— DIY Threat Intelligence Platform Workshop
Quick recap. In this Cloud Security office hours meeting, Shawn welcomed participants to a safe discussion space before Stryker presented her DEF CON session on building a DIY threat intelligence platform, explaining that commercial platforms can cost up to half a million dollars annually while simpler solutions can be created using existing tools. The presentation covered how to select reputable information sources, find and organize RSS feeds from primary and secondary sources, and automate information collection and management using tools like Feedly and Zapier. Technical difficulties with camera functionality after an Apple update were experienced during the meeting, and there appeared to be some music or lyrical content related to cybersecurity themes shared at points during the session.
Show 6 discussion topics
Camera Issues After Apple Update
The meeting participants are experiencing technical difficulties with Shawn's camera not working after an Apple update, despite the peripheral being detected. During the meeting, there is a screen share displaying what appears to be song lyrics, with Shawn mentioning songs about crypto and A. commenting about timing the music properly. Jay suggests the camera issue might be related to a recent Apple update, while Alex confirms this is a common problem with updates affecting peripherals.
DIY Threat Intelligence Platform Workshop
Shawn welcomes everyone to Cloud Security office hours, emphasizing that it's a safe space for open discussion without anxiety or drama. Stryker begins presenting her DEF CON session about building a DIY threat intelligence platform, explaining how she accidentally created one before understanding what it was. She outlines the presentation structure, noting it was originally designed as a 4-hour workshop but condensed to 1 hour, and encourages questions and interruptions throughout.
Threat Intelligence Platform Implementation Essentials
Alex explains that CTI at Geico processes external threat indicators and intelligence to inform stakeholders and threat hunters. He describes threat intelligence platforms as systems that organize information about threats in a contextualized way for organizations, noting that commercial platforms can cost up to half a million dollars annually. Alex emphasizes that intelligence differs from raw information, requiring triage, contextualization, and repackaging to become actionable, and advises using familiar tools rather than specialized platforms when starting out. He recommends that before building a threat intelligence platform, one should define clear goals, identify the specific audience (people or tools), determine the desired actions resulting from the intelligence, and leverage existing tools and skills.

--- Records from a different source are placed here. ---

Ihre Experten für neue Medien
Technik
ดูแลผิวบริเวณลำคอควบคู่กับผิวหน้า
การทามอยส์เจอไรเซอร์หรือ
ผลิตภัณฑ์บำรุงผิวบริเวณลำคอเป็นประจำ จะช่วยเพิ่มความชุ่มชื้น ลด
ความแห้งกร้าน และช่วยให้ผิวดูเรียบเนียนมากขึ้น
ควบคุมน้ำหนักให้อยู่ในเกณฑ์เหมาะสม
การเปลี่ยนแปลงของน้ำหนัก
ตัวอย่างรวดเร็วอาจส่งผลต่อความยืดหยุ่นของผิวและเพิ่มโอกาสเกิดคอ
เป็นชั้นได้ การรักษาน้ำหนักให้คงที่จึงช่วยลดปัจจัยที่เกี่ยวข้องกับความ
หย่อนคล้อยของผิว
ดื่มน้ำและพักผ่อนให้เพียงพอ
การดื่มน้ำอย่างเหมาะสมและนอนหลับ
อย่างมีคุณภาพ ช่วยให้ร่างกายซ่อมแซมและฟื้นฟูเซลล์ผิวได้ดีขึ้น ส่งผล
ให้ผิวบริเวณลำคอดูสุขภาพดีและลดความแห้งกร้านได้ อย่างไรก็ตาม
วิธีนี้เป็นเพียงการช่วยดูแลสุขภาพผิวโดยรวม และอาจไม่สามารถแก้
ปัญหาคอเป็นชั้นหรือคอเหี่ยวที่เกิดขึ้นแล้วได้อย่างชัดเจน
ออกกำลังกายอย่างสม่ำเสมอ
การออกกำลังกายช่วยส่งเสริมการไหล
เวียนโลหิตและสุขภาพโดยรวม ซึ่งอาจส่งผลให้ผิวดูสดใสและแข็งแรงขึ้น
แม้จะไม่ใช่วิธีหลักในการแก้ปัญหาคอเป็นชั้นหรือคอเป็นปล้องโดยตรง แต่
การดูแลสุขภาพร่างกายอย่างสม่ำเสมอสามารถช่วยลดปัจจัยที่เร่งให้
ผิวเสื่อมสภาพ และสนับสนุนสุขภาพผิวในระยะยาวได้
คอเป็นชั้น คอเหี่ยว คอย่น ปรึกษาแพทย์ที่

Building Effective Threat Intelligence Platforms
A. discusses how to build a threat intelligence platform (TIP) by selecting reputable sources, emphasizing the importance of primary sources over secondary ones for faster access to information. She shares her seed source list and explains that while it initially seems time-consuming, the process can be streamlined to about 15 minutes daily through automation and proper source selection. A. clarifies that her full-time job involves synthesizing threat intelligence for non-technical stakeholders, and she advises beginners to start with recent articles rather than trying to process everything ever published. When asked about Darknet forums, she suggests that for a basic TIP, relying on established researchers is sufficient rather than attempting to infiltrate these communities directly.
Finding Hidden RSS Feeds
A. explains how to find hidden RSS feeds on websites, particularly for primary sources like Microsoft's security blog, by inspecting page source code and searching for RSS or XML tags. She demonstrates techniques including using Google Alerts, examining URL structures, adding "/feed" to URLs, and checking robots.txt or sitemaps. A. recommends organizing feeds by primary sources (researchers and communities) versus secondary sources (media), and shares that she uses Feedly to manage her information feeds with specific organizational structures. She cautions against including comment feeds to avoid information overload and notes that Reddit communities like r/cybersecurity can be valuable sources for breaking security news.
Automating Threat Intelligence Collection
A. explains how to automate information collection and management for a minimum viable threat intelligence platform. She recommends using tools like Feedly for RSS feeds, which can integrate with Slack, and emphasizes the importance of capturing metadata (title, publication date, source) when storing information. A. discusses various automation options including Zapier and Shufflerio, storage solutions like Airtable, and distribution channels for sharing findings. She cautions against overreliance on generative AI for analysis, noting its limitations with hallucinations and inability to convert information into intelligence without human context.